When researchers looked at total earnings received over several months (rather than their hourly wages), they found that most fell well below the poverty level. In Milwaukee, 75% of former recipients had earnings below the poverty line. In Maryland, the average earnings amounted to $9,500 a year. Researchers in Delaware, Minnesota, and Oregon, and in the cities of Los Angeles and Pensacola, Florida found that the earnings of current participants in states' work demonstration programs averaged two-thirds of the official poverty line.

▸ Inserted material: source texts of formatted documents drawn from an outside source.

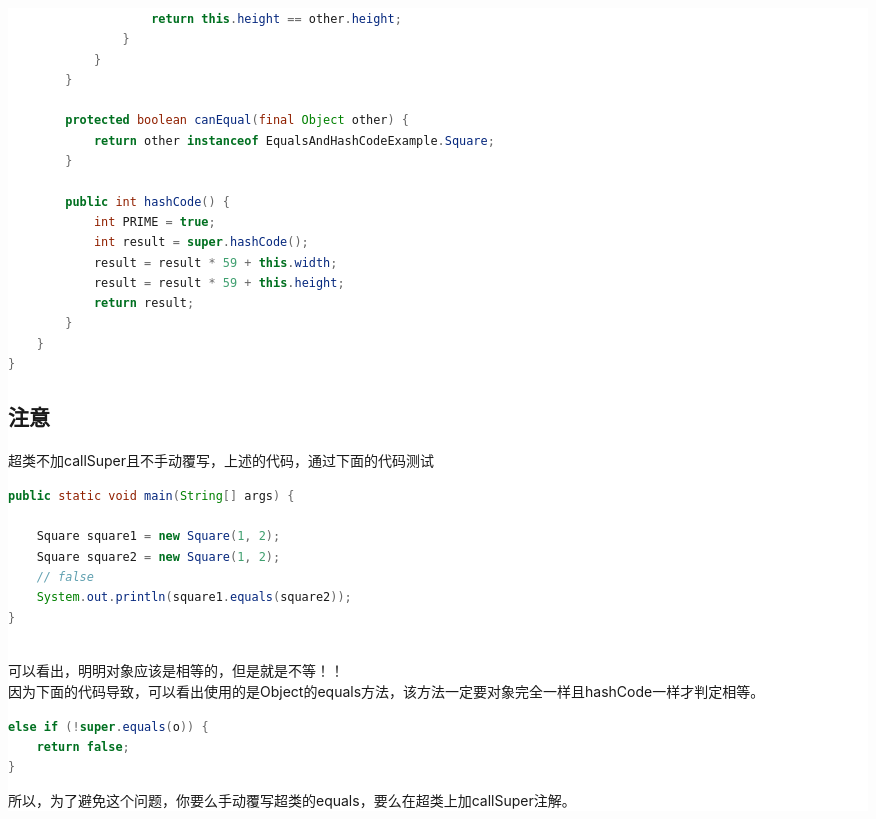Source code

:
 ```java    
                    return this.height == other.height;
                }
            }
        }

        protected boolean canEqual(final Object other) {
            return other instanceof EqualsAndHashCodeExample.Square;
        }

        public int hashCode() {
            int PRIME = true;
            int result = super.hashCode();
            result = result * 59 + this.width;
            result = result * 59 + this.height;
            return result;
        }
    }
}
```


##  注意

超类不加callSuper且不手动覆写，上述的代码，通过下面的代码测试


```java
public static void main(String[] args) {

    Square square1 = new Square(1, 2);
    Square square2 = new Square(1, 2);
    // false
    System.out.println(square1.equals(square2));
}
    
```

可以看出，明明对象应该是相等的，但是就是不等！！  
因为下面的代码导致，可以看出使用的是Object的equals方法，该方法一定要对象完全一样且hashCode一样才判定相等。

```java
else if (!super.equals(o)) {
    return false;
}
```

所以，为了避免这个问题，你要么手动覆写超类的equals，要么在超类上加callSuper注解。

These earnings levels come as no surprise when you look at the kinds of jobs recipients find. More than one-third of former recipients in Maryland were working in wholesale or retail trade. Almost half of those in South Carolina were in service occupations, mostly at food preparation, temp work, or in hotels and motels. Close to one-third of the employed former recipients in Milwaukee found jobs through temp agencies.
And there is no such thing as "family-friendly" policies at the workplaces of recipients who are supporting their families. In the four states that researchers checked, only 40% to 60% of employers offered health insurance. Two of the studies asked about vacation time and sick leave policies: only about one-third of employees were eligible for sick days and less than half received paid vacation time. A sick kid can often translate into a missed day of work and lower earnings, and several sick days can often result in losing a job.
Note that the findings reported here are only for those who did find jobs. Over one-third of women who leave welfare are not showing up in employment records, and much less is known about them. Many have moved out of the state which was conducting the study. Many others may have found a partner or moved in with family members or a boyfriend—situations that could be dangerous or undesirable. And while food pantries and homeless shelters are reporting increased use, we don't yet know how many women and their children are subsisting in horrible conditions, without adequate food, shelter, clothing, or medical care.